Thursday, June 28, 2007

Howto: Disable auto-insertion of HTML end tags in Eclipse

In Eclipse (version 3.2.1), when editing an HTML page, Eclipse automatically completes HTML end tags that you are in the process of typing for you. For example, if you type:

<td></

Eclipse will immediately automatically add the rest of the tag -- in this case, td> -- for you, so that you end up with (with the part Eclipse added shown here in italics):

<td></td>

However, after years of typing HTML, I'm accustomed to quickly typing the entire HTML end tag myself without thinking about it. Over the last few days, since I've started to use Eclipse to edit HTML, I've frequently ended up with HTML like the following while I'm typing something out:

<td></td>td>

Eclipse adds the second td> automatically, but at the same time I'd typed it out myself without pausing to remember the fact that Eclipse is going to add it for me, and I'd end up with some broken HTML that I would have to either stop what I was doing to fix, or remember to go back and fix later. This got quite aggravating by the time it happened to me for about the 30th time. :-)
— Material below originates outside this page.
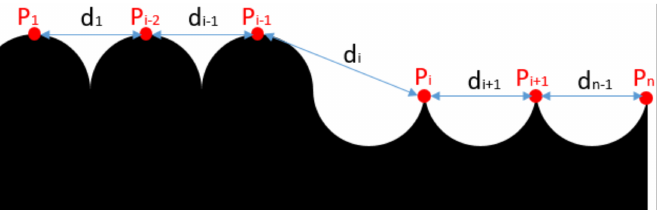
Figure 11. Projection diagram of rope arrangement without rope arrangement fault. “di” is different from the others, while the average of the others is 2 × r.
I started looking for a way to disable the end tag auto-insertion feature. I searched through the Window | Preferences settings in Eclipse, but couldn't find any setting that was responsible for the end tag auto-insertion. I also searched the Web with Google and Usenet with Google Groups, but couldn't come up with any relevant results even after trying several different variations on my search terms.

Finally, I posted my question to the Eclipse newsgroup eclipse.newcomer (free registration required to browse/post). Nitin Dahyabhai kindly responded and provided the solution:

The HTML end tag auto-insert feature is controlled by the "Smart Insert Mode" setting on the Eclipse Edit menu. You can uncheck the setting there to get Eclipse to stop automatically completing HTML end tags.

Having disabled the "Smart Insert Mode" setting, I'm now much happier while typing HTML into the Eclipse editor. Thanks, Nitin!